- Work to be completed -
Return the listing below unchanged, but without pictures.
+ + + + +
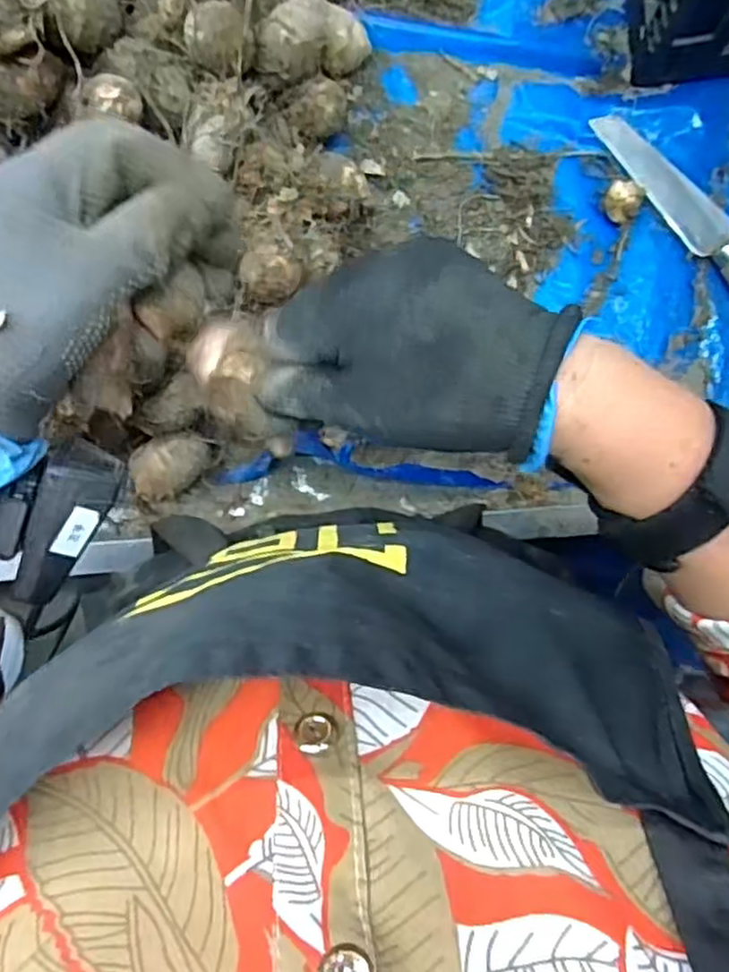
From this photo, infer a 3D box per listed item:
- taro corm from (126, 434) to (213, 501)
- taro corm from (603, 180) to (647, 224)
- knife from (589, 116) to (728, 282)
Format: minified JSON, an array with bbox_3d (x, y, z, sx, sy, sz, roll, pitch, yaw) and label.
[{"bbox_3d":[-0.117,-0.013,0.431,0.049,0.035,0.032,-36,95,0],"label":"taro corm"},{"bbox_3d":[0.161,-0.177,0.439,0.023,0.017,0.024,0,94,-3],"label":"taro corm"},{"bbox_3d":[0.221,-0.157,0.448,0.029,0.017,0.206,-43,89,20],"label":"knife"}]

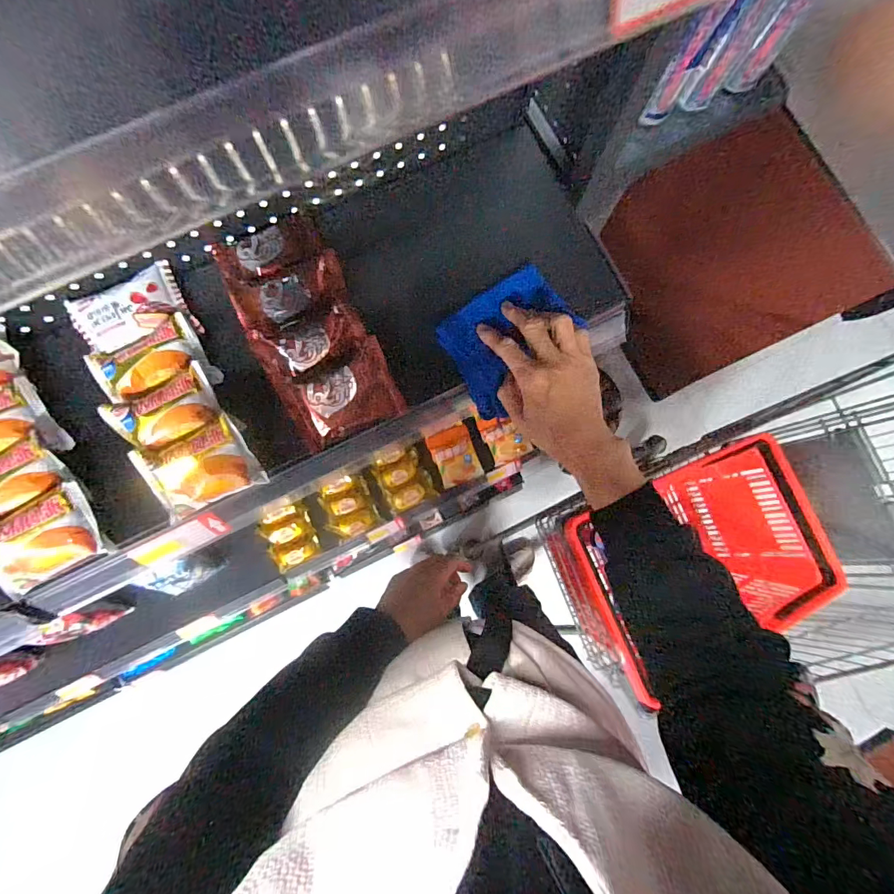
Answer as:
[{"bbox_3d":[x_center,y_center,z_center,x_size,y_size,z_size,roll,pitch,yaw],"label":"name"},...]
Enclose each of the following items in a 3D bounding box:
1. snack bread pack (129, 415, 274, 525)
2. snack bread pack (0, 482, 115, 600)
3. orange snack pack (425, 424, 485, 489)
[{"bbox_3d":[-0.230,0.020,0.394,0.094,0.033,0.066,-24,84,-4],"label":"snack bread pack"},{"bbox_3d":[-0.369,0.086,0.386,0.096,0.032,0.071,-32,112,-18],"label":"snack bread pack"},{"bbox_3d":[0.019,0.021,0.972,0.094,0.038,0.126,-22,84,-3],"label":"orange snack pack"}]

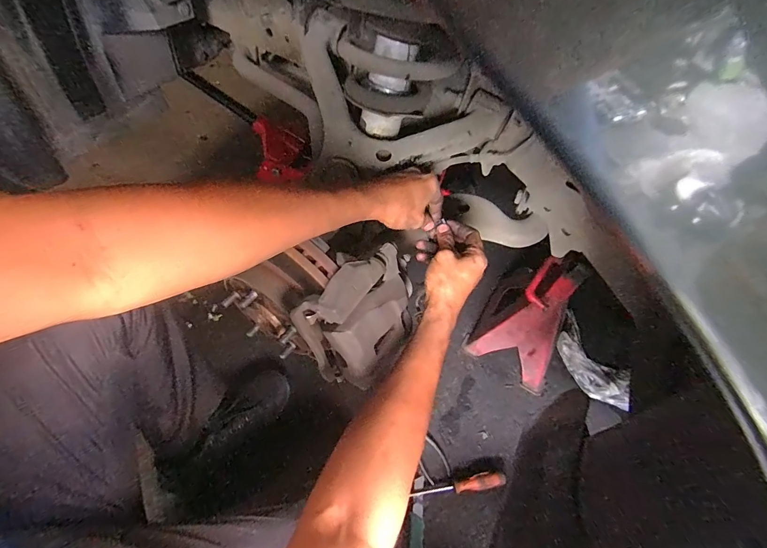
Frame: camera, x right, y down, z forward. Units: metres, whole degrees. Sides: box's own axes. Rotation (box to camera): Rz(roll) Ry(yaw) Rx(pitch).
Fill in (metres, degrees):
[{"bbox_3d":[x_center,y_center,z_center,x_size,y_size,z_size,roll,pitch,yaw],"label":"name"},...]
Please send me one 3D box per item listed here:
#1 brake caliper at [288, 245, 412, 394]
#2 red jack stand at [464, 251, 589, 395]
[{"bbox_3d":[-0.020,0.055,0.444,0.148,0.127,0.091,-32,64,-24],"label":"brake caliper"},{"bbox_3d":[0.353,0.070,0.818,0.198,0.311,0.247,30,59,15],"label":"red jack stand"}]

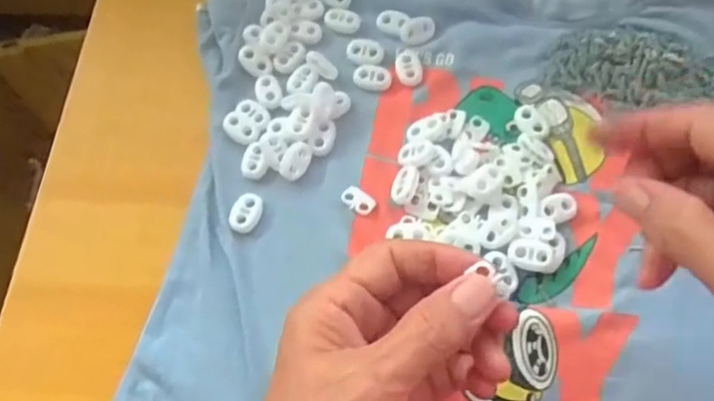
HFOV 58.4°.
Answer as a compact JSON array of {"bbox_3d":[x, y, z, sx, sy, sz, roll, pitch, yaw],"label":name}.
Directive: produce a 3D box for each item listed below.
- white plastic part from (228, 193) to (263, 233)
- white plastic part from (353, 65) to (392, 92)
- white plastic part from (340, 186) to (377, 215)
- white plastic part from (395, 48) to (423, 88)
[{"bbox_3d":[-0.060,0.007,0.344,0.015,0.004,0.023,23,71,12],"label":"white plastic part"},{"bbox_3d":[0.009,-0.073,0.376,0.022,0.004,0.015,12,69,8],"label":"white plastic part"},{"bbox_3d":[0.001,0.000,0.348,0.019,0.006,0.012,35,74,16],"label":"white plastic part"},{"bbox_3d":[0.031,-0.079,0.377,0.015,0.004,0.025,-6,67,1],"label":"white plastic part"}]

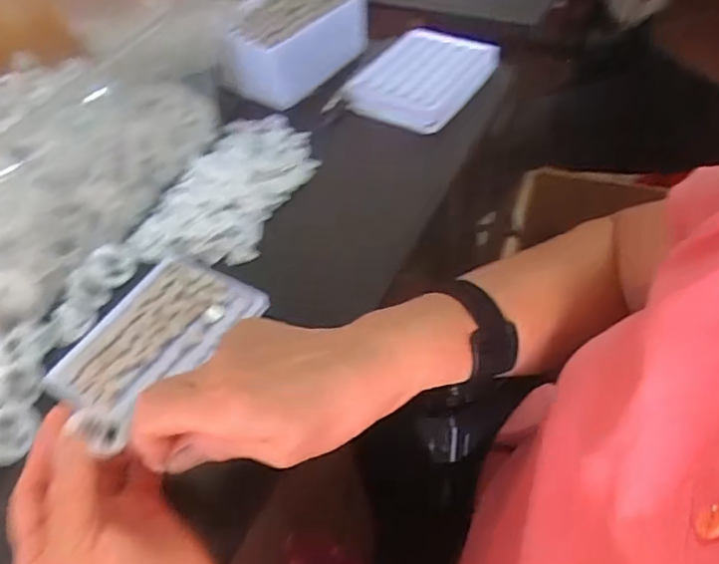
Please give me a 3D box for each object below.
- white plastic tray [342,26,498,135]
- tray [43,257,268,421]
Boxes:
+ + + + +
- Exercise solution -
From this photo, infer a 3D box per listed item:
- taro corm from (126, 434) to (213, 501)
- taro corm from (603, 180) to (647, 224)
- knife from (589, 116) to (728, 282)
Format: minified JSON, an array with bbox_3d (x, y, z, sx, sy, sz, roll, pitch, yaw) and label.
[{"bbox_3d":[-0.117,-0.013,0.431,0.049,0.035,0.032,-36,95,0],"label":"taro corm"},{"bbox_3d":[0.161,-0.177,0.439,0.023,0.017,0.024,0,94,-3],"label":"taro corm"},{"bbox_3d":[0.221,-0.157,0.448,0.029,0.017,0.206,-43,89,20],"label":"knife"}]

Answer as:
[{"bbox_3d":[x_center,y_center,z_center,x_size,y_size,z_size,roll,pitch,yaw],"label":"name"},...]
Enclose each of the following items in a 3D bounding box:
1. snack bread pack (129, 415, 274, 525)
2. snack bread pack (0, 482, 115, 600)
3. orange snack pack (425, 424, 485, 489)
[{"bbox_3d":[-0.230,0.020,0.394,0.094,0.033,0.066,-24,84,-4],"label":"snack bread pack"},{"bbox_3d":[-0.369,0.086,0.386,0.096,0.032,0.071,-32,112,-18],"label":"snack bread pack"},{"bbox_3d":[0.019,0.021,0.972,0.094,0.038,0.126,-22,84,-3],"label":"orange snack pack"}]

Frame: camera, x right, y down, z forward. Units: metres, whole degrees. Sides: box's own axes. Rotation (box to camera): Rz(roll) Ry(yaw) Rx(pitch).
Fill in (metres, degrees):
[{"bbox_3d":[x_center,y_center,z_center,x_size,y_size,z_size,roll,pitch,yaw],"label":"name"},...]
Please send me one 3D box per item listed here:
#1 brake caliper at [288, 245, 412, 394]
#2 red jack stand at [464, 251, 589, 395]
[{"bbox_3d":[-0.020,0.055,0.444,0.148,0.127,0.091,-32,64,-24],"label":"brake caliper"},{"bbox_3d":[0.353,0.070,0.818,0.198,0.311,0.247,30,59,15],"label":"red jack stand"}]

HFOV 58.4°.
Answer as a compact JSON array of {"bbox_3d":[x, y, z, sx, sy, sz, roll, pitch, yaw],"label":name}.
Directive: produce a 3D box for each item listed below.
- white plastic part from (228, 193) to (263, 233)
- white plastic part from (353, 65) to (392, 92)
- white plastic part from (340, 186) to (377, 215)
- white plastic part from (395, 48) to (423, 88)
[{"bbox_3d":[-0.060,0.007,0.344,0.015,0.004,0.023,23,71,12],"label":"white plastic part"},{"bbox_3d":[0.009,-0.073,0.376,0.022,0.004,0.015,12,69,8],"label":"white plastic part"},{"bbox_3d":[0.001,0.000,0.348,0.019,0.006,0.012,35,74,16],"label":"white plastic part"},{"bbox_3d":[0.031,-0.079,0.377,0.015,0.004,0.025,-6,67,1],"label":"white plastic part"}]

Please give me a 3D box for each object below.
- white plastic tray [342,26,498,135]
- tray [43,257,268,421]
Boxes:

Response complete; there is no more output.